Thinking that I was causing Evey pain stung me deeply. “If this is all my fault, then why are you concerned?”
She took a long breath. “Because I’ve seen you with her. You are different, or she is different. You should have found a way to control it, but you didn’t. I don’t know if you were capable of staying away from her in that way, and that’s why I pity you now.”
“I wasn’t capable of staying away from her, I promise you that. But I’m still feeling lost, and I probably always will. I only feel normal when I’m with her. I just have to have faith that she’ll be okay.”
Mona smiled peculiarly at me. “That’s right—faith. But if she’s not okay? Will you curse God because of it, Lucian?”
“Wouldn’t you?”
She laughed through her nose. “You never learn.”
I checked my phone and noticed magic hour was almost over. “I gotta go.”
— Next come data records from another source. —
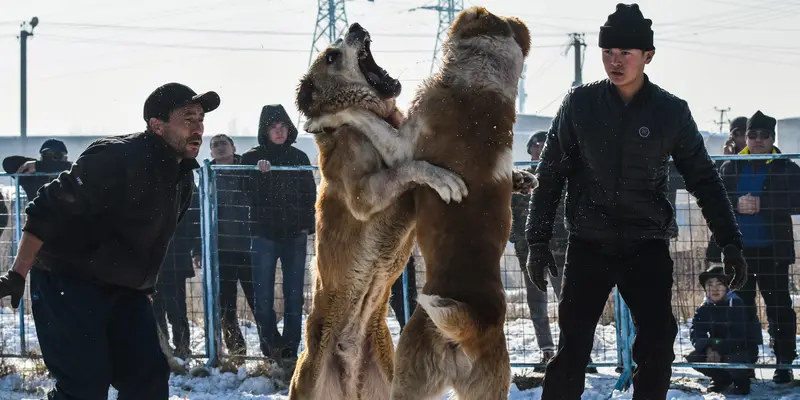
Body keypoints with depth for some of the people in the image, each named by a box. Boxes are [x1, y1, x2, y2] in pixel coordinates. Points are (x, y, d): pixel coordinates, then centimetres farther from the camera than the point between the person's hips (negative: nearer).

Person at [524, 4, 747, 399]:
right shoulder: (580, 104, -1)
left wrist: (730, 241, -2)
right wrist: (538, 241, -1)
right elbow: (549, 177, 4)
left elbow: (704, 180, 5)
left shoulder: (671, 112, -1)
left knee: (658, 346, -6)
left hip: (648, 246, 0)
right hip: (589, 245, 0)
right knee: (572, 346, -4)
I took off into the fog, and boom! I was suddenly spinning out of control. I’d had a collision. A moment later, I hit the ground hard.
“Oh fuck, my back!”
An angel hovered over me. A big male. “Watch where you’re going, dumbass!” He spit on me before taking off.
“Oww,” I moaned. My wings, jaw, and elbow were bleeding. “Oh fuck.” I got up and stumbled home because I couldn’t get off the ground.
When I came into the apartment, Evey was awake. Magic hour had been over for some time. She gasped. “My God, Lucian, what happened? Were you drinking?”
“Geez, you really don’t trust me. It was foggy; I ran into some massive linebacker angel.”
“Come into the bathroom. Let me clean you up.” She wiped the blood from my wings and elbow and kissed the blood from my mouth. It was the kindest thing anyone had ever done for me.